Stockholm’de ise bir vitrinde çalıştık denebilir. Yaya sirkülasyonu epey yüksek bir caddenin ortasındaydı. Üzerine bir anlatı eklemek ve yeni bir hikaye üretmek için sıfırdan bir mekan inşa ettik. Daha doğrusu, var olan ancak kullanılmayan büyük bir mekan içine başka bir mekan inşa ettik. 3 tarafı büyük camlarla sokağa bakan bu mekanda İsveç’in gündelik hayatını birebir izleme fırsatı bulurken, bir yandan da camlara ve duvarlara doğrudan gözlediğimiz şeyleri resmetmek bambaşka bir deneyimdi. ‘Oyuncu’ yaklaşım ve gözlem ile iş üretmek açısından biraz daha ‘Oulipo’culara, Perec’e yaklaştığımız bir tecrübe de oldu bu yanıyla. Perec bir süre durmaksızın aynı kafeye gider, aynı yerde oturup etrafına dair gözlemlerini titizce not alır. Sonra bundan roman çıkarır. Biraz böyle bir oyunculuk. Bizim işimizde bir camın üstünde şunu çalıştık mesela; ‘How to survive Stockholm street fashion’ (Stockholm sokak modasına nasıl ayak uydurulur). Saatlerce, camın arkasında, sokaktan geçen insanların üstünde başında gördüğümüz şeyleri inceleyip, tasnif edip, çizdik. Bu minvalde, işin performatif meselesi, sokakla kurulan ilişki açısından epey ilginçti. Bir diğer mesele de şöyle özetlenebilir. Bu işin ana temalarından bir tanesi mekanın konumu ve durumuna vurgu yaparak, ‘Living Groundfloors’, (Yaşayan zemin katlar) olarak belirlendi. Bu da bizi doğrudan iç / dış, zemin / sokak ilişkisi gibi konularla ilgili düşünmeye ve sorular sormaya yönlendirdi. İç ile dış arasındaki ilişkiyi belirleyen bir ara mekan olarak ‘vitrin’ fikri bu sorulardan çıktı. Bu iş, genellikle pasif, bakımlık ve kullanımsız mekanlar olarak kabul edilen vitrinin içinde üç günlük bir performans ile, bu mekanların tanımına ve şehirle ilişkisine dair sorular soruyor.

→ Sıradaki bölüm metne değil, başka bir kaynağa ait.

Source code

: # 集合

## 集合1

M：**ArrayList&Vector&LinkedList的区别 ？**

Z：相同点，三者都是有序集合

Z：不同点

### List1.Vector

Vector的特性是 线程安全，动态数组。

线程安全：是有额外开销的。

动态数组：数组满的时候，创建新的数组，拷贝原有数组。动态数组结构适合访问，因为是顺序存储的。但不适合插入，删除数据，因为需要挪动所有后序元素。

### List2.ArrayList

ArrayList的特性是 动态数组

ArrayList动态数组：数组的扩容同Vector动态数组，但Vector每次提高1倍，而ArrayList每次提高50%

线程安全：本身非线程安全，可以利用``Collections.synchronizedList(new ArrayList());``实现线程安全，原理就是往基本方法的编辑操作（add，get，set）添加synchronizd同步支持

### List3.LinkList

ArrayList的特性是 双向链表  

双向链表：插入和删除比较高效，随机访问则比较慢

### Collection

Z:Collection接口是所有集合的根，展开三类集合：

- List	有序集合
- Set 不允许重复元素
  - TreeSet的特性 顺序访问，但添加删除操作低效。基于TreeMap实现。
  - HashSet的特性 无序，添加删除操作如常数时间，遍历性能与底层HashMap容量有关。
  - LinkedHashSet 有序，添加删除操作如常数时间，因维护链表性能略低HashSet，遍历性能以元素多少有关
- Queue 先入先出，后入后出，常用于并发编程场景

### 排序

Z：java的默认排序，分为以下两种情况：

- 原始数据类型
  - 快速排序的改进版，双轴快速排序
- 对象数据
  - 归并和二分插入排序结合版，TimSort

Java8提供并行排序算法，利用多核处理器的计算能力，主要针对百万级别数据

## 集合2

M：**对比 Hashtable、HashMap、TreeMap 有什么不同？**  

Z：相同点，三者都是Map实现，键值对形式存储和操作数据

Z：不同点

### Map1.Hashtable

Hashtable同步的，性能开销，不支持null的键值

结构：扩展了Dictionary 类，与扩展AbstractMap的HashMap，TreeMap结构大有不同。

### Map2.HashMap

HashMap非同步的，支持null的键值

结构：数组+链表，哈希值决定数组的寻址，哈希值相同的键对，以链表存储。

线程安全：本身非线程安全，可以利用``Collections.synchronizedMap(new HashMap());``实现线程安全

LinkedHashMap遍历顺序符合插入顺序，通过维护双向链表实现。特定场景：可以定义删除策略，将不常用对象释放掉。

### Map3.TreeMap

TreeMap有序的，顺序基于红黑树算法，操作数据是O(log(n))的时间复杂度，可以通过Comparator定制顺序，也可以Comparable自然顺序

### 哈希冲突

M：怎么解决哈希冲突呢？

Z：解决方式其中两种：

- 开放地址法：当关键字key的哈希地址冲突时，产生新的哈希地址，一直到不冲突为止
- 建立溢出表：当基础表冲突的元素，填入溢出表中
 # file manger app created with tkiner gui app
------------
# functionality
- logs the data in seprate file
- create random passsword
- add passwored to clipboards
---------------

Akademik çalışmalarınızın çıktılarını projelerinize nasıl taşıyorsunuz?
Piknik olarak akademik hayatın içinde aktif olarak bulunuyoruz, farklı üniversitelerde sanat, tasarım ve görselleştirme dersleri/stüdyoları vermekteyiz. Dolayısıyla her dönem, her yeni ders bambaşka yeni sorular sormak ve deneyler yapmak üzere yeni bir fırsat oluyor. Akademi dünyası doğası gereği bu araştırmaları yapmak için oldukça geniş bir alan sunuyor. Biz de bu alanı olabildiğince kullanıyoruz, zaman zaman öğrencilerimiz de araştırma projelerimizde yer alabiliyorlar. Akademik çalışmaları ve oluşan yeni soruları Piknik’le değerlendirmenin yanında, Piknik pratiği içerisinde ortaya çıkan yeni üretimleri ve deneysel işleri de akademik çalışmalarımıza yansıttığımız, araştırma yazıları ve makalelere çevirdiğimiz de oluyor. Çift taraflı sağlam bir iletişim var bu durumda. Bu durumun Piknik’in sürekli araştırma ve yeni sorular sorma alışkanlığını sürdüreceğini umuyoruz.
Çalışmalarınızda hem geçmişe hem de geleceğe atıfta bulunuyorsunuz. Bunun kurgusu nasıl oluşuyor? Bugün için bu yaklaşımın izleyici için değeri nedir?
Kurgu kendiliğinden oluşuyor, didaktik bir amaçtan çok kendiliğinden ortaya çıkan, işin doğasına ve bağlamına dair sorular sormayı amaçlıyor. Yalnızca bugünün değil, geçmişin günlük hayat hikayelerini de Piknik’çe anlatmayı veya geleceğin günlük hayat dinamiklerini -çoğu zaman spekülatif bir üslupla - konuşmayı da seviyoruz. Bu geniş zaman skalası içerisinde günlük hayatın değişimini izlemek, irdelemek, yer yer alaya almak Piknik’in temel meselelerinden biri. Bir örnek verecek olursak, Performative Drawing #1’de Caravaggio’nun Narcissus’unu resmetmiştik duvara, bir 21.yy karakteri olarak. Karakterin başka bir sanatçı tarafından o günün gündelik hayatının içerisinde yaşayan biri olarak resmedildiğini düşününce, 21. yüzyılın Narcissus’unun nasıl olacağını düşünmek heyecanlandırıyor bizi. Bu tarz geçişler izleyicinin sanat tarihi meseleleri ile bağlantı kurmasını kolaylaştırıyor örneğin. İşin kavramsal altyapısına dair belli meseleleri yine bu tavır içinde sergilemeyi de seviyoruz, hem sıkıcı derecede didaktik olmaktan uzaklaşıyor, hem de anlatıcı rolünü kaybetmemiş oluyor.
Piknik bünyesinde araştırmalarınızı hangi alanlarda devam ettirmeyi planlıyorsunuz?
Çizimin, mekanın ve yaratıcı düşüncenin içinde olduğu birçok alanda aktif olarak üretim yapıyoruz. Bir yandan Piknik’in performans serisini başka işbirlikleri ile destekleyerek devam ettirirken, diğer yandan farklı alanlarda çizim temelli üretimler yapmayı sürdürmek niyetindeyiz. Bu meseleler etrafında turlayan, yeni hayata geçmekte olan ve yakın gelecekte gün yüzü görecek birçok projemiz var. Biz de neler olacağını heyecanla bekliyoruz.